By making sustainable choices, such as using green energy or supporting eco-friendly brands, individuals can play a role in driving positive environmental change. Collectively, these actions help create a more sustainable future for everyone.
Challenges and criticisms of carbon neutral and net zero
Carbon neutrality faces challenges with offset quality and accountability, while net zero requires deep emissions cuts across entire value chains, including hard-to-control Scope 3 emissions. Both demand significant investment, innovation, collaboration, and vigilance against greenwashing.
Challenges
- Difficulties reducing emissions: It’s hard for some industries, like aviation or heavy manufacturing, to fully eliminate their emissions. These sectors may still rely on fossil fuels, making it tough to achieve net zero without relying on offsets.
- Cost and technology: The technologies needed to capture carbon or switch to clean energy can be expensive and aren’t always available at the scale needed, especially in developing countries.
- Measuring impact: Tracking and accurately measuring emissions can be complicated, especially for businesses with global supply chains.
Criticisms
- Over-reliance on offsetting: Some argue that using carbon credits can be a shortcut, allowing businesses to claim they’re carbon neutral or net zero without making enough effort to reduce their own emissions.

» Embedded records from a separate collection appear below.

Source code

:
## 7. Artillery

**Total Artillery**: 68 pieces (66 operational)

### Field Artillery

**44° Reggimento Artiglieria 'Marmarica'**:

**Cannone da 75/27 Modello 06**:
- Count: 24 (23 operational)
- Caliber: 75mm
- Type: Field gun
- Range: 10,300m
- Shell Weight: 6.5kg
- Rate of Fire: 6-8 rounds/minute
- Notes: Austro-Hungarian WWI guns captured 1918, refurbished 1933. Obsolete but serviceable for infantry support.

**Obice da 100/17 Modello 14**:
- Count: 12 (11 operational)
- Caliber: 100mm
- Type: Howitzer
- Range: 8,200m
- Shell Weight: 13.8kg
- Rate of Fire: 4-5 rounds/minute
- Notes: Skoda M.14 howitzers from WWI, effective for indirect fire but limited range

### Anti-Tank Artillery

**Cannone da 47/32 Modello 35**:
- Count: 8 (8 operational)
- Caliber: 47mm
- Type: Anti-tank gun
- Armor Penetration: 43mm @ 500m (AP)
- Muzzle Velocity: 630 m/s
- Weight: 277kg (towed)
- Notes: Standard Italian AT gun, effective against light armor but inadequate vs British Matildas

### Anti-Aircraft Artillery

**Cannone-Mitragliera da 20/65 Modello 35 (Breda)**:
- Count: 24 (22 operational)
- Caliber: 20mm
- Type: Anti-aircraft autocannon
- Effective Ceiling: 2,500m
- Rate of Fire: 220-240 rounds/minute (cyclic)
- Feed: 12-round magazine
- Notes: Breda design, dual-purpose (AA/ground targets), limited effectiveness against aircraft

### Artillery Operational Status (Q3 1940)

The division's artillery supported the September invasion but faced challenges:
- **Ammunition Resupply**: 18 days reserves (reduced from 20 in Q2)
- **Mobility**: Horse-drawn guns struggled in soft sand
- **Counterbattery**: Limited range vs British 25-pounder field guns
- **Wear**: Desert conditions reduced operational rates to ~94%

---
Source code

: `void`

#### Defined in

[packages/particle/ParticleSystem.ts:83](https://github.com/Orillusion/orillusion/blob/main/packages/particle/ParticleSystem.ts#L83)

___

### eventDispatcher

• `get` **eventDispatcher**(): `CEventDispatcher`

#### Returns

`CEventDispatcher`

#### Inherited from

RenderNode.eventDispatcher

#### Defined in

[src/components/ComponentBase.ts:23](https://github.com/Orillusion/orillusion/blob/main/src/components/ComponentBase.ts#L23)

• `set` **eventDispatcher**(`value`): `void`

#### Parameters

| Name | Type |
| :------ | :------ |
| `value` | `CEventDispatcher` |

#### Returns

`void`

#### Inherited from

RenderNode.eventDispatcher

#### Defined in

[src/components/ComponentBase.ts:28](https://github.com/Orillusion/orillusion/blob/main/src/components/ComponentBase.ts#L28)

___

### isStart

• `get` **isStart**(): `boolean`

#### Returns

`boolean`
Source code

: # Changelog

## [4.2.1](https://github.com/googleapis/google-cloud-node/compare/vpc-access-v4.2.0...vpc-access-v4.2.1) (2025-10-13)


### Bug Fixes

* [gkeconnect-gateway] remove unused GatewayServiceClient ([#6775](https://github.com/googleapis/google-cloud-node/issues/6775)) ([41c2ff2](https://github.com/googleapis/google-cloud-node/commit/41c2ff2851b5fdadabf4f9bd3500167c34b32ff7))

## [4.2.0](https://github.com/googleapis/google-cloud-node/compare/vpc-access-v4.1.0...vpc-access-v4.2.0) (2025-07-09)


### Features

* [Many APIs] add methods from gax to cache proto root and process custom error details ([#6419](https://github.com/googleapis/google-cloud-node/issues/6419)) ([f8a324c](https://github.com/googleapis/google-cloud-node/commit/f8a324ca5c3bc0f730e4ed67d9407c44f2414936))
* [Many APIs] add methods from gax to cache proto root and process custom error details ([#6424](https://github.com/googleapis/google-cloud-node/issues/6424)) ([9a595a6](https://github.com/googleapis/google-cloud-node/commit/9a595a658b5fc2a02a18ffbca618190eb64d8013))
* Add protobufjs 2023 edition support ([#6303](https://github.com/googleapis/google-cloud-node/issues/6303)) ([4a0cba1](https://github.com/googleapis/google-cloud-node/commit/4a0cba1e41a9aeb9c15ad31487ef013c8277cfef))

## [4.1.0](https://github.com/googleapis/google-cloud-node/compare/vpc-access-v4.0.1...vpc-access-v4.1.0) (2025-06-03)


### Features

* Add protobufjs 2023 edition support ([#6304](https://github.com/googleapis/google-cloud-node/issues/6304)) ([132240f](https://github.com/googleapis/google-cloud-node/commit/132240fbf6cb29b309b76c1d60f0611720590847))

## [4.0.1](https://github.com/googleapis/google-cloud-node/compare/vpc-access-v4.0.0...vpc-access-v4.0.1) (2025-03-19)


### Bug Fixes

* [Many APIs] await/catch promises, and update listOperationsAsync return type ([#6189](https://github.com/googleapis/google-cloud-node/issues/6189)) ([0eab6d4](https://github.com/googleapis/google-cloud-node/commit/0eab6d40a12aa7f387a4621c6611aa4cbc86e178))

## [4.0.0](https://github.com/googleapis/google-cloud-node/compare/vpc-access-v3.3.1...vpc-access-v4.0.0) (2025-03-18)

- Greenwashing: There’s concern that some companies or organizations may misuse these claims for marketing purposes without making real, meaningful changes to reduce their environmental impact.
- Unclear standards: There’s still a lack of universally agreed-upon rules and definitions for carbon neutrality and net zero, leading to confusion about what companies are really doing to achieve these goals.
The road ahead
While achieving carbon neutral and net zero goals is essential for tackling climate change, it requires genuine, systemic efforts from businesses, governments, and individuals.
The road ahead may be challenging, but advancements in clean technologies, stronger regulations, and clearer standards are paving the way for more meaningful progress.
As we move toward a sustainable future, we can expect greater transparency in sustainability reporting, more widespread adoption of renewable energy, and innovations in carbon capture and offsetting projects.
The commitment to reducing emissions and achieving carbon neutrality or net zero will continue to shape the way we live, work, and interact with the planet, helping to create a healthier, more resilient world for generations to come.